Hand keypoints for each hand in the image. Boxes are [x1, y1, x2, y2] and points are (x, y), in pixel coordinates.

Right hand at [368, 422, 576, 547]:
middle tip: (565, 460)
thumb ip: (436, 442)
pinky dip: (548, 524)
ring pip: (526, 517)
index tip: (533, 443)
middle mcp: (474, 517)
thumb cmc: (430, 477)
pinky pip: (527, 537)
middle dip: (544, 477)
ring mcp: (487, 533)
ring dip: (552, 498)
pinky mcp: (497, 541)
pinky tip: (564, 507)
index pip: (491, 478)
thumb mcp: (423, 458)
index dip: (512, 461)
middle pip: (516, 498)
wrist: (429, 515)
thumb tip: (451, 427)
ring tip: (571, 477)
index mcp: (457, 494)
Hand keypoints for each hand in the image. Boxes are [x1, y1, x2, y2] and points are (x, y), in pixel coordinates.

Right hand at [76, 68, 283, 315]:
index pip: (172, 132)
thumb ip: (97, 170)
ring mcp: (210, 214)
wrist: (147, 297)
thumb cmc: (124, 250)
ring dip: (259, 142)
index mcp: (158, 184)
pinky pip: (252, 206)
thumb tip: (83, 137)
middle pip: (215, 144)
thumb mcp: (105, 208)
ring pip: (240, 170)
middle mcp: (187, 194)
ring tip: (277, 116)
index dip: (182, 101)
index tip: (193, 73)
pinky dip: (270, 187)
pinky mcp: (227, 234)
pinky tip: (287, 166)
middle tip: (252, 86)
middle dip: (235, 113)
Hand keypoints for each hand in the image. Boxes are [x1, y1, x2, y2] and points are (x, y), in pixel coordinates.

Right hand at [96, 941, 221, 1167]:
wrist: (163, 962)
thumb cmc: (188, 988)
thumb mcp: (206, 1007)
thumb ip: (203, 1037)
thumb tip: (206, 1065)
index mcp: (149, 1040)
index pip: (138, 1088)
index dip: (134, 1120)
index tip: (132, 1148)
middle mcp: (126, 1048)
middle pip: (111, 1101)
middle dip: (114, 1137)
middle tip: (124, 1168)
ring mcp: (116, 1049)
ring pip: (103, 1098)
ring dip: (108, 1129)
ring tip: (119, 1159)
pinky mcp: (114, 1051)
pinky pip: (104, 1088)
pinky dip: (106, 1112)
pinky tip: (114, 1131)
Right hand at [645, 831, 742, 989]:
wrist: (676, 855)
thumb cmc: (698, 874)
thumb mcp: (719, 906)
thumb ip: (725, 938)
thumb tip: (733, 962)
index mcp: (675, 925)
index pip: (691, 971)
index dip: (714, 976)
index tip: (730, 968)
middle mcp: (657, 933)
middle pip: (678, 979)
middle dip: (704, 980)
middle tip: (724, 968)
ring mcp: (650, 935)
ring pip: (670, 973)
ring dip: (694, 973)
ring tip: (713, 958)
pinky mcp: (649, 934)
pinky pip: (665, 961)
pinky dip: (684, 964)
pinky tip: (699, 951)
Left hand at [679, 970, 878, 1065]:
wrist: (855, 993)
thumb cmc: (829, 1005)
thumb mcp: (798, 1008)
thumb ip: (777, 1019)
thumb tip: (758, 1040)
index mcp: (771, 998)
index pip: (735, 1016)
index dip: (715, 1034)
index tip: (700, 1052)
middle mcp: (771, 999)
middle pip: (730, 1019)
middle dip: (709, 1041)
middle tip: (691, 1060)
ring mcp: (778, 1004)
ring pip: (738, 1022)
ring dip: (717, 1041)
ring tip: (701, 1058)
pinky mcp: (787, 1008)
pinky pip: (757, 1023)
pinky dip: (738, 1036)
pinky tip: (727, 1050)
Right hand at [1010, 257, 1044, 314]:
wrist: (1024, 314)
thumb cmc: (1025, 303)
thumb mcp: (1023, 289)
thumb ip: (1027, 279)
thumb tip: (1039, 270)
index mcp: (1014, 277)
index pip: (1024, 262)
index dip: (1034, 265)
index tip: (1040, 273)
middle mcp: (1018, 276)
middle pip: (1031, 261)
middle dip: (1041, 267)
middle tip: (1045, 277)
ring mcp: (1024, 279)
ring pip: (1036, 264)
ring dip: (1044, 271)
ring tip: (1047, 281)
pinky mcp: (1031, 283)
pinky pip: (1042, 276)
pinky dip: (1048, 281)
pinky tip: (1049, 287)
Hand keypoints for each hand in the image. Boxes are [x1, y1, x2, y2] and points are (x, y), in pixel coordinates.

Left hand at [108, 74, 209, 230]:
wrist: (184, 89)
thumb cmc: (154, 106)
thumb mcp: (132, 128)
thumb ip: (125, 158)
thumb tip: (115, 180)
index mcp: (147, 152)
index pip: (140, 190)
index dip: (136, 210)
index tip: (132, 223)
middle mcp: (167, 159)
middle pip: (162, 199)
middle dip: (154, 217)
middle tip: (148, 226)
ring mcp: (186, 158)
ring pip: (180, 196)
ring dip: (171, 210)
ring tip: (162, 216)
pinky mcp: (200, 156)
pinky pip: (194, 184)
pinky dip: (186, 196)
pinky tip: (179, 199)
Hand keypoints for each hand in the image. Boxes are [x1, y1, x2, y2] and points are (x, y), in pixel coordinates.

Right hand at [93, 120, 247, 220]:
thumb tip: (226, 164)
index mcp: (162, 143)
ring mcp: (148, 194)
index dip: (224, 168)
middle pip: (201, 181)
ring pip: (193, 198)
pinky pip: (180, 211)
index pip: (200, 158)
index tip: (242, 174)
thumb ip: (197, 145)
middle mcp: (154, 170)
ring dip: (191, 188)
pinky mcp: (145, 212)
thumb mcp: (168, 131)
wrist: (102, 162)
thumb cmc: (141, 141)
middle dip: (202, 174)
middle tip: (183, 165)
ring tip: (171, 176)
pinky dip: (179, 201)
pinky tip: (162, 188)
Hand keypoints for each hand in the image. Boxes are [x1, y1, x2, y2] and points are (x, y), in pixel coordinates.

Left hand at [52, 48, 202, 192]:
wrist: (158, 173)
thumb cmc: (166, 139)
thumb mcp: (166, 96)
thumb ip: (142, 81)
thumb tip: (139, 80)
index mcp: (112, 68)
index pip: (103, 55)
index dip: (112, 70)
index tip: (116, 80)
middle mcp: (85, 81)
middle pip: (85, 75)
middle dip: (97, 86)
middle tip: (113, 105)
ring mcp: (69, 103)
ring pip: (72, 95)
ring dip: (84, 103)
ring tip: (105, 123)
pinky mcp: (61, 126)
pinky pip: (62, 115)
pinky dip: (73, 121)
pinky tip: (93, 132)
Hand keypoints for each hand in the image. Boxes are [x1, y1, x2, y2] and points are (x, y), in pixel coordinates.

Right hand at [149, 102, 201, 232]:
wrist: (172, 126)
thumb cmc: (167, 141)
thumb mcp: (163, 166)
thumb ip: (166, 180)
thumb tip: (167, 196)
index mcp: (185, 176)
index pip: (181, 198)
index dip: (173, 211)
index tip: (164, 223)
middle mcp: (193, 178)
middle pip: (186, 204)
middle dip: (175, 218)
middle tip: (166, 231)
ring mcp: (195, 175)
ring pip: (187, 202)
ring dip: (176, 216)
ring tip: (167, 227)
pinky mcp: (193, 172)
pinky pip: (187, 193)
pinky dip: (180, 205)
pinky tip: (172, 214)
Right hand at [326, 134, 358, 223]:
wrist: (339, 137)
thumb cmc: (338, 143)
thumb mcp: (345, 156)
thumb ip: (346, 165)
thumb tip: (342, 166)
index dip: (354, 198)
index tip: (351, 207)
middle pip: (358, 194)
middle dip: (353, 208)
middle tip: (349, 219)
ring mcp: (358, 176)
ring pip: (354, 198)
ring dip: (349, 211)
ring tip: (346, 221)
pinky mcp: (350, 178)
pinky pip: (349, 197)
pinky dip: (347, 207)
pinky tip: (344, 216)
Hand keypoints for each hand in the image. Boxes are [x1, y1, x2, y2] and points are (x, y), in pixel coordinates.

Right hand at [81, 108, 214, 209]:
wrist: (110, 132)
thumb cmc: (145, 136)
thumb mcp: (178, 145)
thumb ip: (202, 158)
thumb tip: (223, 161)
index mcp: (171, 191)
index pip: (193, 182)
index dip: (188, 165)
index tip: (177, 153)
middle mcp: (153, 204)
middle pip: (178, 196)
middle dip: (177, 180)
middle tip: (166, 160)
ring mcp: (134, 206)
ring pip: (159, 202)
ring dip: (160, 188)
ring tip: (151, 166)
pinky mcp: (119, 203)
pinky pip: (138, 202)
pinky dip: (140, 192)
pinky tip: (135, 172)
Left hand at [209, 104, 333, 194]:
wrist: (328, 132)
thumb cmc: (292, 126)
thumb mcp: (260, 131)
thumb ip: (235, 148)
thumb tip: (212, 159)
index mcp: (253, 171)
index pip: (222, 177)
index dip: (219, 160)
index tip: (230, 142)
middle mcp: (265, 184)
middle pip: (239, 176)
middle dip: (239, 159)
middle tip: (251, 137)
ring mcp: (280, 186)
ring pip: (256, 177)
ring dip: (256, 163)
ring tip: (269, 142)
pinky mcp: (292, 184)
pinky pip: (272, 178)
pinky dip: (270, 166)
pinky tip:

— Your instructions —
Select all lines in the listing that include the word "Left".

— Answer to the exercise —
Left hand at [679, 970, 878, 1065]:
Left hand at [108, 74, 209, 230]:
Left hand at [52, 48, 202, 192]:
Left hand at [209, 104, 333, 194]:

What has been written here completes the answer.